Hawcridge's last illustration (bottom left) records the plucky initiative by Dunedin soldier Sergeant Charles Minifie at Langverwacht in Orange Free State in February 1902, a deadly battle that cost the lives of 23 New Zealanders. These men were part of the Seventh Contingent deployed in massive lines of mounted men whose job it was to drive the Boers towards defended lines of blockhouses in order to crush them like a giant steamroller. But these ruthless tactics were seriously flawed as the elusive Boer commandos could break through British lines by concentrating superior force at one point.

Camped along the length of a low ridge overlooking a stream, the Seventh Contingent dug piquets (small defensive outposts) and settled in for the night, only to be woken at midnight by the sound of the Boers frantically whipping a large herd of cattle towards them. Pandemonium ensued in the darkness as several hundred Boers swept up the ridge and overwhelmed one outpost after another.

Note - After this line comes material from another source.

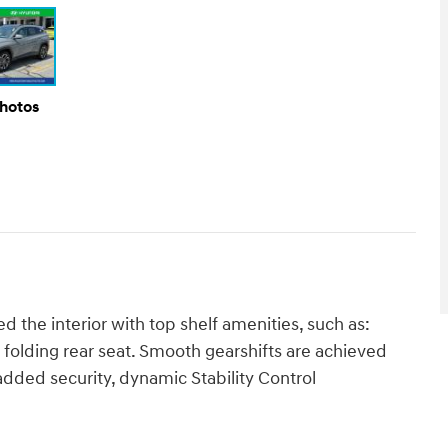
Photos
the interior with top shelf amenities, such as:
t folding rear seat. Smooth gearshifts are achieved
r added security, dynamic Stability Control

During the mayhem, the New Zealanders realised the Boers had seized a rapid-firing Maxim gun and killed its English crew, so Sgt Minifie led a party and stormed the redoubt then successfully beat off another Boer attack with the gun until it jammed. Ignoring heavy enemy fire, Sgt Minifie and another trooper rolled the gun backwards and pushed it over a small cliff and into swampy ground below. In saving the gun from capture, they too were immortalised by Hawcridge. Langverwacht - also known as Bothasberg - was the single largest loss of New Zealand life in war until Gallipoli.

Bob Hawcridge died in 1920 but his war art remains a rare example of Otago soldiers engaged in battle.

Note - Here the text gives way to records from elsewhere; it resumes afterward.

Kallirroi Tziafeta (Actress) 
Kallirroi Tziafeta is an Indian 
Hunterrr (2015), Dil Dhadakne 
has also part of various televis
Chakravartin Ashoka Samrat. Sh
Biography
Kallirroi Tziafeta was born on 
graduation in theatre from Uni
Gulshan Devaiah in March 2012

Nothing of note specific to the province's men fighting overseas was produced in either pencil or paint for the remainder of last century. Official New Zealand Army artist Captain Matt Gauldie finally broke this drought in 2010 when he completed a large oil painting depicting the Otago Mounted Rifles' attack on their horses across no-man's land in 1917 at Messines on the Western Front - commissioned to mark 150 years of military endeavour in the South.

 - Historian Don Mackay has written and published books on a range of military topics, including The Troopers' Tale: The History of the Otago Mounted Rifles.